Air Force receives one of the six automatic conference berths into the NCAA Division I tournament. You can be sure the Falcons will receive a draw against one of the nation’s elite teams, and Air Force is hopeful of drawing the Colorado Springs regional.

Listen to coach Frank Serratore during the post-game press conference, and you would think he was directly addressing the NCAA tournament seeding committee.

Said Serratore: “We only had three seniors playing tonight in our lineup. We lost [leading scorer] Eric Ehn a long while ago. We had one all-conference player in our lineup, defenseman Greg Flynn. This team went 9-1-2 in their last 12 games, and is unbeaten in their last nine, and in the Atlantic Hockey playoffs outscored their opponents 22-7. … With those numbers, we are a very deserving champion.’’
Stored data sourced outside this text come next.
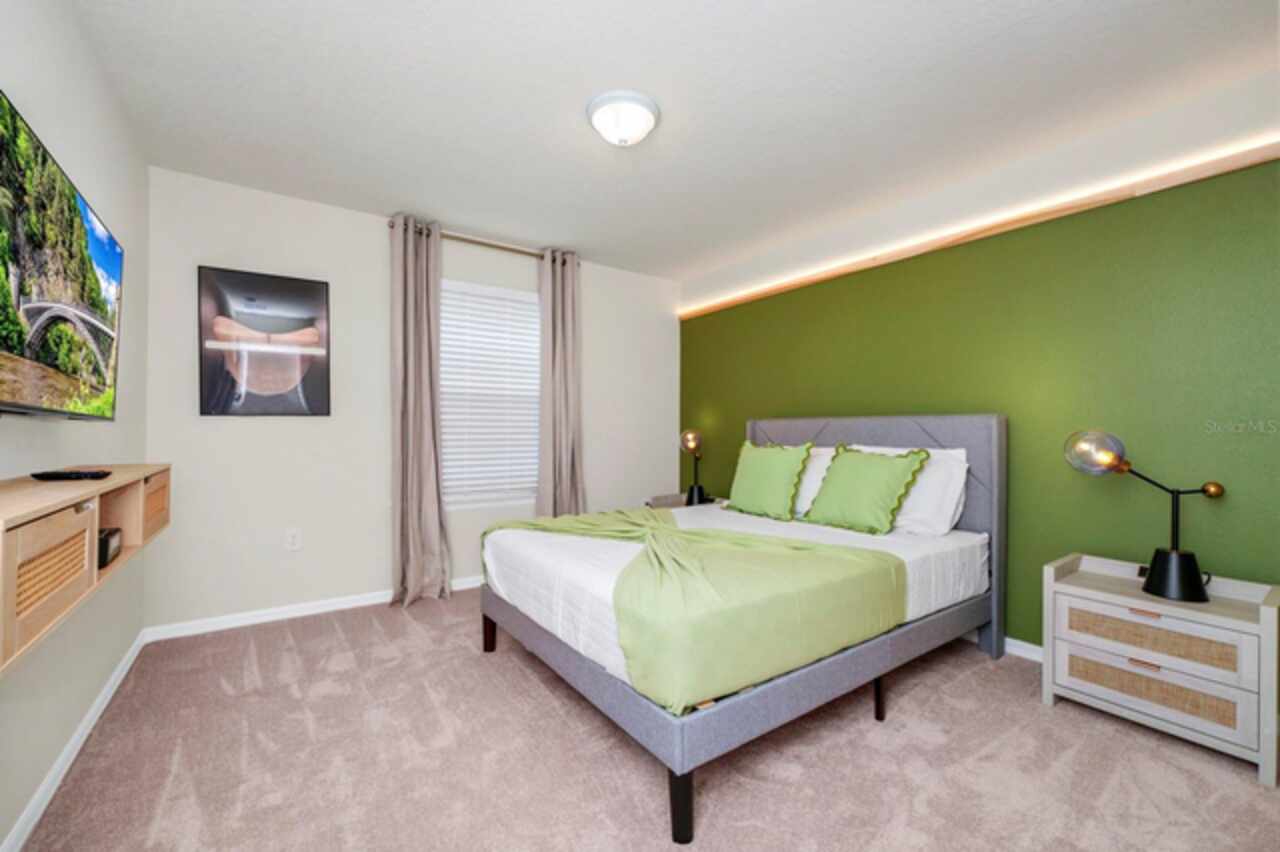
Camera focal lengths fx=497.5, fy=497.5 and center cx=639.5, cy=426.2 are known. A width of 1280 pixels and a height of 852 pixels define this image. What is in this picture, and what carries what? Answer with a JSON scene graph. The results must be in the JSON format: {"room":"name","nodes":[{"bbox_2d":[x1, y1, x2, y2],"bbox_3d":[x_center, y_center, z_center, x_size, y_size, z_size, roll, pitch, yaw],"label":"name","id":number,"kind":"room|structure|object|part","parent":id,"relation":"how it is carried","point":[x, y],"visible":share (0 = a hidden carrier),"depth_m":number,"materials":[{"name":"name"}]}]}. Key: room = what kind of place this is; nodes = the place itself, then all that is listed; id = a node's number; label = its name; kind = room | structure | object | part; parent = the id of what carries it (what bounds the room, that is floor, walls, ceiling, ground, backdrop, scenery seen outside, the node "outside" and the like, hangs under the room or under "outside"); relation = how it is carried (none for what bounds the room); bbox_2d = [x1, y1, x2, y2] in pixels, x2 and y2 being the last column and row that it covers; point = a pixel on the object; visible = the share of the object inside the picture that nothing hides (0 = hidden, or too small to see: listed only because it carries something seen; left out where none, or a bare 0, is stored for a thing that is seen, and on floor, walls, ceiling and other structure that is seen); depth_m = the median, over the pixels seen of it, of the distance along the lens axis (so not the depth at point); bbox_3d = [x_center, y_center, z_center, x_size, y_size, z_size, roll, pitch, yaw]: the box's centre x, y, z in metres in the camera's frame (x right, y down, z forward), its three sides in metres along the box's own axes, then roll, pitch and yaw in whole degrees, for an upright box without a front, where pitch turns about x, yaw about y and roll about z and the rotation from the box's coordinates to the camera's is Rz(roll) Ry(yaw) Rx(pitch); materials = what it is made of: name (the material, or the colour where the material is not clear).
{"room":"bedroom","nodes":[
{"label":"bedroom","id":0,"kind":"room"},
{"bbox_2d":[0,0,148,851],"bbox_3d":[-1.397,-0.122,0.861,0.146,2.462,4.168,0,0,-35],"label":"left wall","id":1,"kind":"structure","parent":0,"point":[113,214],"depth_m":1.66,"materials":[{"name":"paint"}]},
{"bbox_2d":[0,90,124,419],"bbox_3d":[-1.514,-0.338,1.229,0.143,0.651,1.115,0,0,-35],"label":"television","id":2,"kind":"object","parent":1,"relation":"attached to","point":[31,316],"visible":1,"depth_m":1.22,"materials":[{"name":"black"}]},
{"bbox_2d":[1,628,145,851],"bbox_3d":[-1.437,1.067,1.022,0.014,0.079,3.879,0,0,-35],"label":"baseboard","id":3,"kind":"structure","parent":1,"relation":"attached to","point":[33,803],"depth_m":1.58,"materials":[{"name":"white paint"}]},
{"bbox_2d":[0,465,169,677],"bbox_3d":[-1.522,0.271,1.276,0.271,0.260,1.433,0,0,-35],"label":"wall shelf","id":4,"kind":"object","parent":1,"relation":"attached to","point":[13,500],"visible":0.9,"depth_m":1.06,"materials":[{"name":"brown wood"}]},
{"bbox_3d":[-1.172,0.289,0.982,0.088,0.208,0.308,0,0,-35],"label":"door","id":5,"kind":"part","parent":4,"relation":"part of","materials":[{"name":"wood"}]},
{"bbox_2d":[31,469,110,481],"bbox_3d":[-1.530,0.133,1.342,0.167,0.020,0.079,0,0,-8],"label":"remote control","id":6,"kind":"object","parent":4,"relation":"on","point":[58,475],"visible":0.98,"depth_m":1.31,"materials":[{"name":"black plastic"}]},
{"bbox_2d":[97,526,121,569],"bbox_3d":[-1.562,0.347,1.389,0.122,0.082,0.192,0,0,-35],"label":"black box","id":7,"kind":"object","parent":4,"relation":"in","point":[106,540],"visible":0.45,"depth_m":1.40,"materials":[{"name":"black"}]},
{"bbox_2d":[141,168,680,632],"bbox_3d":[-1.126,-0.112,3.612,3.553,2.444,0.147,0,0,-35],"label":"back wall","id":8,"kind":"structure","parent":0,"point":[226,435],"depth_m":2.98,"materials":[{"name":"white paint"}]},
{"bbox_2d":[198,265,331,417],"bbox_3d":[-2.113,-0.462,2.826,0.603,0.806,0.030,0,0,-35],"label":"framed picture","id":9,"kind":"object","parent":8,"relation":"attached to","point":[314,286],"visible":0.99,"depth_m":2.80,"materials":[{"name":"black"}]},
{"bbox_2d":[285,527,301,551],"bbox_3d":[-2.018,0.657,2.895,0.073,0.118,0.009,0,0,-35],"label":"wall socket","id":10,"kind":"object","parent":8,"relation":"attached to","point":[291,537],"visible":0.98,"depth_m":2.89,"materials":[{"name":"white plastic"}]},
{"bbox_2d":[141,576,476,643],"bbox_3d":[-1.105,1.078,3.535,3.471,0.073,0.015,0,0,-35],"label":"baseboard","id":11,"kind":"structure","parent":8,"relation":"attached to","point":[261,619],"depth_m":2.83,"materials":[{"name":"white paint"}]},
{"bbox_2d":[387,219,578,263],"bbox_3d":[-1.053,-1.262,3.504,1.332,0.061,0.123,0,0,-35],"label":"curtain rod","id":12,"kind":"object","parent":8,"relation":"attached to","point":[457,237],"visible":0.69,"depth_m":3.44,"materials":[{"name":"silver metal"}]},
{"bbox_2d":[389,215,452,605],"bbox_3d":[-1.395,-0.093,3.150,0.373,2.393,0.186,0,0,-35],"label":"left curtain","id":13,"kind":"object","parent":12,"relation":"hanging from","point":[409,512],"visible":0.98,"depth_m":3.15,"materials":[{"name":"fabric"}]},
{"bbox_2d":[536,250,585,518],"bbox_3d":[-0.580,-0.089,3.704,0.408,2.400,0.137,0,0,-35],"label":"curtain","id":14,"kind":"object","parent":12,"relation":"hanging from","point":[557,304],"visible":0.85,"depth_m":3.70,"materials":[{"name":"fabric"}]},
{"bbox_2d":[438,279,541,509],"bbox_3d":[-1.104,-0.218,3.610,0.976,1.573,0.144,0,0,-35],"label":"window","id":15,"kind":"structure","parent":8,"relation":"in","point":[527,299],"depth_m":3.60,"materials":[{"name":"white"}]},
{"bbox_2d":[9,585,1279,851],"bbox_3d":[0.152,1.155,1.768,3.551,0.097,4.385,0,0,-35],"label":"carpet floor","id":16,"kind":"structure","parent":0,"point":[374,632],"depth_m":1.63,"materials":[{"name":"carpet"}]},
{"bbox_2d":[646,492,721,508],"bbox_3d":[0.409,0.844,4.007,0.499,0.525,0.565,0,0,-35],"label":"nightstand","id":17,"kind":"object","parent":16,"relation":"on","point":[667,505],"visible":0.13,"depth_m":4.07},
{"bbox_2d":[680,428,708,506],"bbox_3d":[0.448,0.315,3.993,0.243,0.622,0.254,0,0,-35],"label":"table lamp","id":18,"kind":"object","parent":17,"relation":"on","point":[692,443],"visible":0.99,"depth_m":3.96,"materials":[{"name":"black metal"}]},
{"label":"globe","id":19,"kind":"part","parent":18,"relation":"part of","materials":[{"name":"glass"}]},
{"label":"lamp base","id":20,"kind":"part","parent":18,"relation":"part of","materials":[{"name":"black metal"}]},
{"bbox_2d":[477,415,1001,846],"bbox_3d":[0.497,0.535,2.506,2.091,1.178,1.682,0,0,-35],"label":"bed","id":21,"kind":"object","parent":16,"relation":"on","point":[973,517],"visible":0.86,"depth_m":1.90,"materials":[{"name":"grey fabric"}]},
{"bbox_3d":[0.113,1.059,1.419,0.061,0.188,0.062,0,0,-35],"label":"leg","id":22,"kind":"part","parent":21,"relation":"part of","materials":[{"name":"black"}]},
{"bbox_2d":[485,505,901,713],"bbox_3d":[0.085,0.620,2.254,1.139,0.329,1.637,0,0,-35],"label":"green blanket","id":23,"kind":"object","parent":21,"relation":"on","point":[670,532],"visible":0.91,"depth_m":1.65,"materials":[{"name":"green fabric"}]},
{"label":"bed frame","id":24,"kind":"part","parent":21,"relation":"part of","materials":[{"name":"grey fabric"}]},
{"bbox_2d":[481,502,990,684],"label":"white bedspread","id":25,"kind":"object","parent":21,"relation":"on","point":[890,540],"visible":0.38,"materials":[{"name":"white fabric"}]},
{"bbox_2d":[725,440,811,521],"bbox_3d":[0.774,0.322,3.068,0.265,0.444,0.572,0,0,-35],"label":"green pillow","id":26,"kind":"object","parent":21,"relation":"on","point":[757,473],"visible":1,"depth_m":2.97,"materials":[{"name":"green fabric"}]},
{"bbox_2d":[793,445,838,514],"bbox_3d":[0.927,0.320,3.207,0.295,0.400,0.724,0,0,-35],"label":"white pillow","id":27,"kind":"object","parent":21,"relation":"on","point":[805,495],"visible":0.29,"depth_m":2.97,"materials":[{"name":"white fabric"}]},
{"bbox_2d":[801,445,929,534],"bbox_3d":[1.165,0.319,2.627,0.299,0.419,0.573,0,0,-35],"label":"green pillow","id":28,"kind":"object","parent":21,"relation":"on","point":[872,473],"visible":1,"depth_m":2.54,"materials":[{"name":"green fabric"}]},
{"bbox_3d":[1.272,0.539,3.138,0.162,1.206,1.572,0,0,-35],"label":"headboard","id":29,"kind":"part","parent":21,"relation":"part of","materials":[{"name":"grey fabric"}]},
{"bbox_3d":[0.938,1.046,1.981,0.050,0.191,0.049,0,0,-35],"label":"bed leg","id":30,"kind":"part","parent":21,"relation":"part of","materials":[{"name":"black"}]},
{"bbox_2d":[848,445,969,534],"bbox_3d":[1.361,0.322,2.680,0.287,0.421,0.691,0,0,-35],"label":"white pillow","id":31,"kind":"object","parent":21,"relation":"on","point":[953,507],"visible":0.53,"depth_m":2.45,"materials":[{"name":"white fabric"}]},
{"bbox_2d":[1043,551,1279,787],"bbox_3d":[1.943,0.843,1.893,0.390,0.565,0.600,0,0,-35],"label":"nightstand","id":32,"kind":"object","parent":16,"relation":"on","point":[1271,612],"visible":0.97,"depth_m":1.77,"materials":[{"name":"white wood"}]},
{"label":"handle","id":33,"kind":"part","parent":32,"relation":"part of","materials":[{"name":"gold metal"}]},
{"bbox_2d":[1063,429,1227,606],"bbox_3d":[1.954,0.326,1.936,0.231,0.626,0.492,0,0,-35],"label":"table lamp","id":34,"kind":"object","parent":32,"relation":"on","point":[1176,555],"visible":0.99,"depth_m":1.87,"materials":[{"name":"black metal"}]},
{"bbox_3d":[1.799,0.101,1.982,0.182,0.167,0.200,0,0,-35],"label":"globe","id":35,"kind":"part","parent":34,"relation":"part of","materials":[{"name":"clear glass"}]},
{"bbox_3d":[2.006,0.550,1.882,0.206,0.163,0.211,0,0,-35],"label":"lamp base","id":36,"kind":"part","parent":34,"relation":"part of","materials":[{"name":"black metal"}]},
{"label":"brass knob","id":37,"kind":"part","parent":34,"relation":"part of","materials":[{"name":"gold metal"}]},
{"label":"handle","id":38,"kind":"part","parent":32,"relation":"part of","materials":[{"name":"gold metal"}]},
{"bbox_3d":[1.810,0.926,1.792,0.054,0.135,0.503,0,0,-35],"label":"drawer","id":39,"kind":"part","parent":32,"relation":"part of","materials":[{"name":"beige wicker"}]},
{"bbox_3d":[1.817,0.754,1.796,0.065,0.128,0.479,0,0,-35],"label":"drawer","id":40,"kind":"part","parent":32,"relation":"part of","materials":[{"name":"beige wicker"}]},
{"bbox_2d":[69,0,1278,281],"bbox_3d":[0.155,-1.378,1.927,3.772,0.101,4.475,0,0,-35],"label":"ceiling","id":41,"kind":"structure","parent":0,"point":[564,95],"depth_m":2.00,"materials":[{"name":"white paint"}]},
{"bbox_2d":[587,90,659,146],"bbox_3d":[-0.068,-1.268,2.120,0.302,0.135,0.302,0,0,-35],"label":"ceiling light","id":42,"kind":"object","parent":41,"relation":"attached to","point":[645,122],"visible":0.98,"depth_m":2.04,"materials":[{"name":"white glass"}]},
{"bbox_2d":[683,71,1279,647],"bbox_3d":[1.687,-0.098,2.836,0.157,2.447,4.379,0,0,-35],"label":"green wall","id":43,"kind":"structure","parent":0,"point":[797,294],"depth_m":2.29,"materials":[{"name":"green paint"}]},
{"bbox_2d":[684,139,1279,318],"bbox_3d":[1.603,-1.008,2.828,0.047,0.066,3.866,0,0,-35],"label":"light strip","id":44,"kind":"object","parent":43,"relation":"attached to","point":[707,309],"visible":0.97,"depth_m":2.39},
{"bbox_2d":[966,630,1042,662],"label":"baseboard","id":45,"kind":"structure","parent":43,"relation":"attached to","point":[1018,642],"depth_m":2.42,"materials":[{"name":"white paint"}]}
]}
Atlantic Hockey’s champions have performed well at the NCAA championships. Mercyhurst was tipped by Boston College, 5-4, in a 2005 East Regional. Holy Cross earned the league’s first NCAA victory in 2006 when the Crusaders upset Minnesota and then battled tough in a second-round loss to North Dakota. Last year, Air Force held a 3-1 lead on Minnesota with under nine minutes to play in the NCAA West Regional in Denver before the Gophers rallied for a 4-3 victory.